Softmax as a Lagrangian-Legendrian Seam
Christopher R. Lee-Jenkins
TL;DR
The paper builds a bridge between ML and differential geometry by showing that softmax serves as a seam between two gradient-generated descriptions on dual potentials $\phi$ and $\phi^*$. It embeds this seam into a folded contact-symplectic structure with a quadratic collar $\omega_q=dr\wedge\alpha + r^2 d\alpha$, producing a Legendrian boundary $\Gamma$ where $y=\nabla\phi^*(z)$ and $z=\nabla\phi(y)$. The equality case of Fenchel–Young, $\langle z,y\rangle=\phi(y)+\phi^*(z)$, gives the KL gap $\mathrm{KL}(y\|\text{softmax}(z))$, vanishing exactly on the seam; bias shifts correspond to Reeb-flow along the screen.
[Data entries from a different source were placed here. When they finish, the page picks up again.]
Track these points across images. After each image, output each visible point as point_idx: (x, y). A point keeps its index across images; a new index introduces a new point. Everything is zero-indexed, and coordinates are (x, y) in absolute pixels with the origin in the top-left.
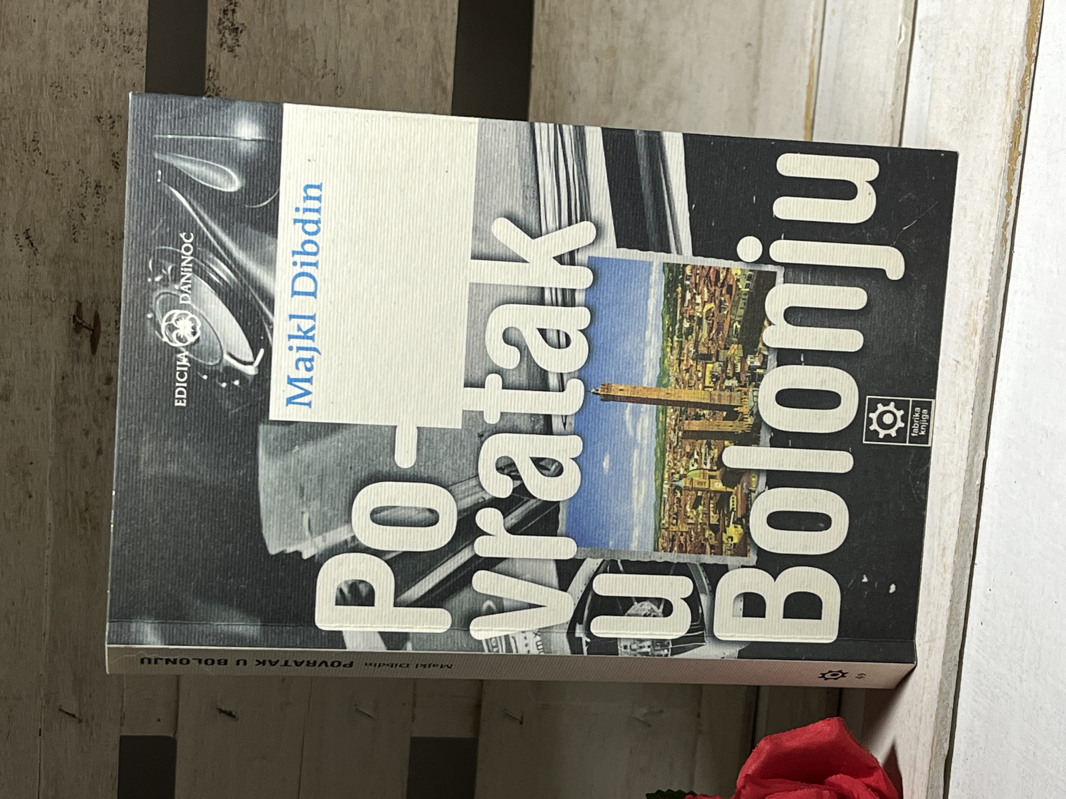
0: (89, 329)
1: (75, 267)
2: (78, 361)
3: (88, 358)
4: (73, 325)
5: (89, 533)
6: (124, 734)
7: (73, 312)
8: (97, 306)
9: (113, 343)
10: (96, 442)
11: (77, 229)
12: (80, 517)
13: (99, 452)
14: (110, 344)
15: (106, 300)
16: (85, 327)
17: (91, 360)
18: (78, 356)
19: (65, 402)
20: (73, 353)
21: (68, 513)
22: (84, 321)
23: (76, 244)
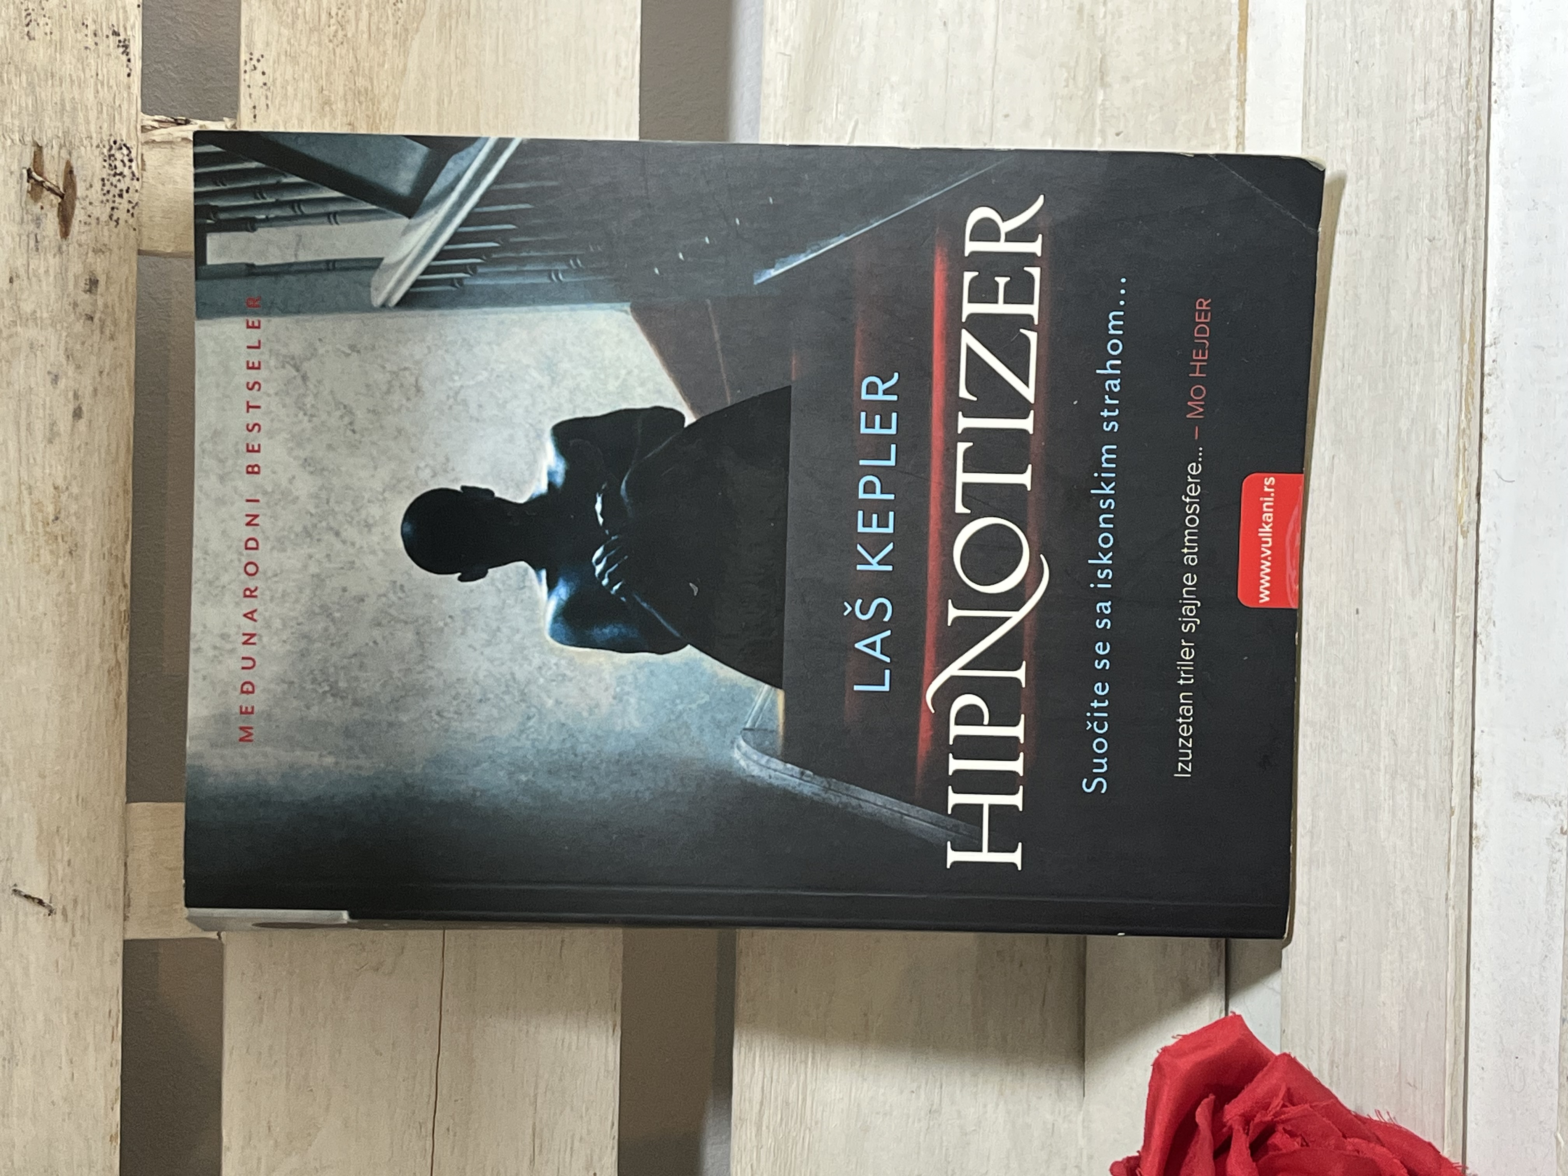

The paper demonstrates concrete instances for $d=2$ and $d=3$, and discusses how this perspective connects to the replicator dynamics on the probability simplex and to information-geometric interpretations of ML calibration. It concludes with directions to compactify logit space (projective or spherical) to obtain global invariants and long-time dynamical control.
Abstract
This note offers a first bridge from machine learning to modern differential geometry. We show that the logits-to-probabilities step implemented by softmax can be modeled as a geometric interface: two potential-generated, conservative descriptions (from negative entropy and log-sum-exp) meet along a Legendrian "seam" on a contact screen (the probability simplex) inside a simple folded symplectic collar. Bias-shift invariance appears as Reeb flow on the screen, and the Fenchel-Young equality/KL gap provides a computable distance to the seam. We work out the two- and three-class cases to make the picture concrete and outline next steps for ML: compact logit models (projective or spherical), global invariants, and connections to information geometry where on-screen dynamics manifest as replicator flows.